De um modo geral, qualquer compra de animal é uma crueldade, pois estima-se, segundo a OMS (Organização Mundial da Saúde), que existem “atualmente no Brasil, cerca de 30 milhões de animais estão abandonados, sendo aproximadamente 20 milhões de cães e 10 milhões de gatos”[6]. Isso significa um cenário caótico de abandono animal, enquanto por outro lado há produção em escala de filhotes de raça. No sentido de tratamento do animal como mercadoria, a matéria do site Terra referencia que:

É possível notar em todas as classes, mas essencialmente na classe média e alta, uma necessidade em possuir um cachorro ou um gato de raça. A obtenção desses pets é considerado um artigo de luxo, como uma joia, puro status. Essa ânsia em ter um animal comprado e a necessidade em exibir um pet caro e ''elegante'', resulta em dor e sofrimento a diversos animais abandonados e expostos ao frio, chuva, fome e desamparo.

Porém, os animais de rua não são os únicos que sofrem com esse mercado. Talvez você não saiba, mas os animais comercializados (animais de raça), foram pensados e desenvolvidos pelos seres humanos, visando uma certa estética para agradar os gostos dos animais humanos[7]

Por fim, penso que estamos diante de um problema a ser refletido juridicamente a partir de outra perspectiva, que não veja os animais como mera ‘coisa’, mas como um componente da natureza em relação com outras espécies – principalmente, com os seres humanos. Por isso, o argumento mercadológico antropocêntrico não é cabível para postular a manutenção da venda e reprodução dos animais domésticos. É preciso outra matriz[8] para os direitos dos animais, que os perceba como seres sencientes e não como meras coisas a serem comercializadas.

* [MATERIAL]
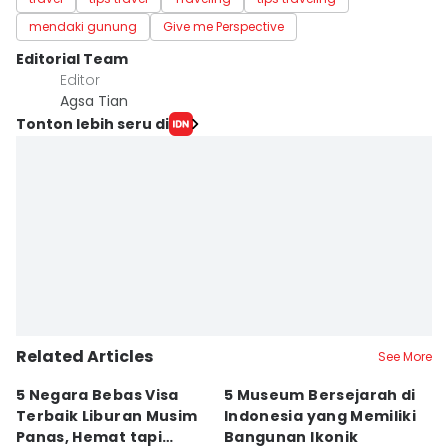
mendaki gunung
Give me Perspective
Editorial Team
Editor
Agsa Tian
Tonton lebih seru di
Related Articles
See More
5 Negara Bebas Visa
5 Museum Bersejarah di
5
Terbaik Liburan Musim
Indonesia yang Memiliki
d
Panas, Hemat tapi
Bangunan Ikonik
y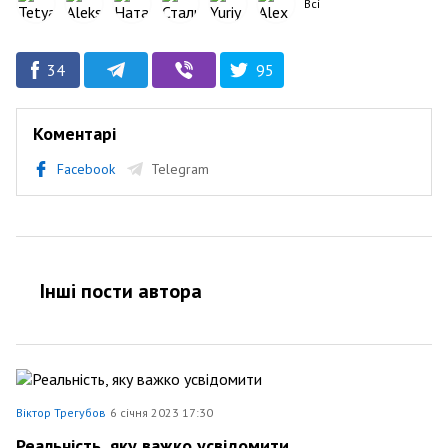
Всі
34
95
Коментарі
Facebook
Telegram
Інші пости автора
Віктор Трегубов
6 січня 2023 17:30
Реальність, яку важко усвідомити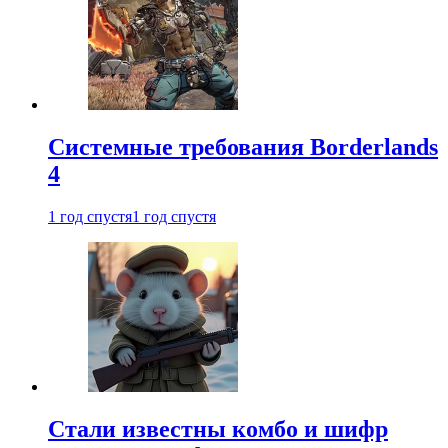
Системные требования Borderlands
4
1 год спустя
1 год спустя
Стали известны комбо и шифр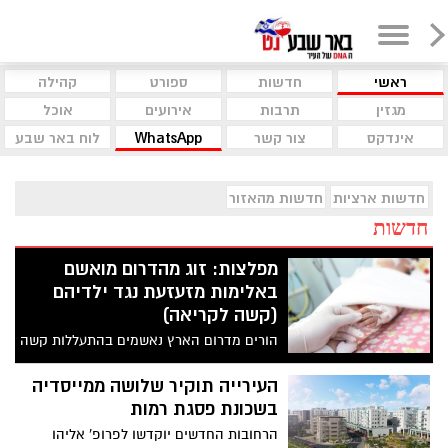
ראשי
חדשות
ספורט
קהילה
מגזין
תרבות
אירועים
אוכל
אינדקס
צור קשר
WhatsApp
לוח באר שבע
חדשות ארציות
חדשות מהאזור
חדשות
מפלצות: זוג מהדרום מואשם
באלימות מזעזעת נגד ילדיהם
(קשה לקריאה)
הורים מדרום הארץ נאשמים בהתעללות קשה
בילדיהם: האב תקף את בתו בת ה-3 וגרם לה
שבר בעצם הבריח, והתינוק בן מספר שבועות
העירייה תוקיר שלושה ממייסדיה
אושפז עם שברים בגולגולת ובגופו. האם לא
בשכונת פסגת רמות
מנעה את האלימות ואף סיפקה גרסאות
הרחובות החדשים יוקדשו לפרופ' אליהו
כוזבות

* [SOBRE A TAREFA] Reescreva tudo o que vai de "É possível notar" até "fome e desamparo." no trecho sobre a venda de animais, trocando "artigo de luxo" por "objeto de luxo". Responda com base apenas no trecho, sem recorrer a outras fontes.

* [RESPOSTA]
É possível notar em todas as classes, mas essencialmente na classe média e alta, uma necessidade em possuir um cachorro ou um gato de raça. A obtenção desses pets é considerado um objeto de luxo, como uma joia, puro status. Essa ânsia em ter um animal comprado e a necessidade em exibir um pet caro e ''elegante'', resulta em dor e sofrimento a diversos animais abandonados e expostos ao frio, chuva, fome e desamparo.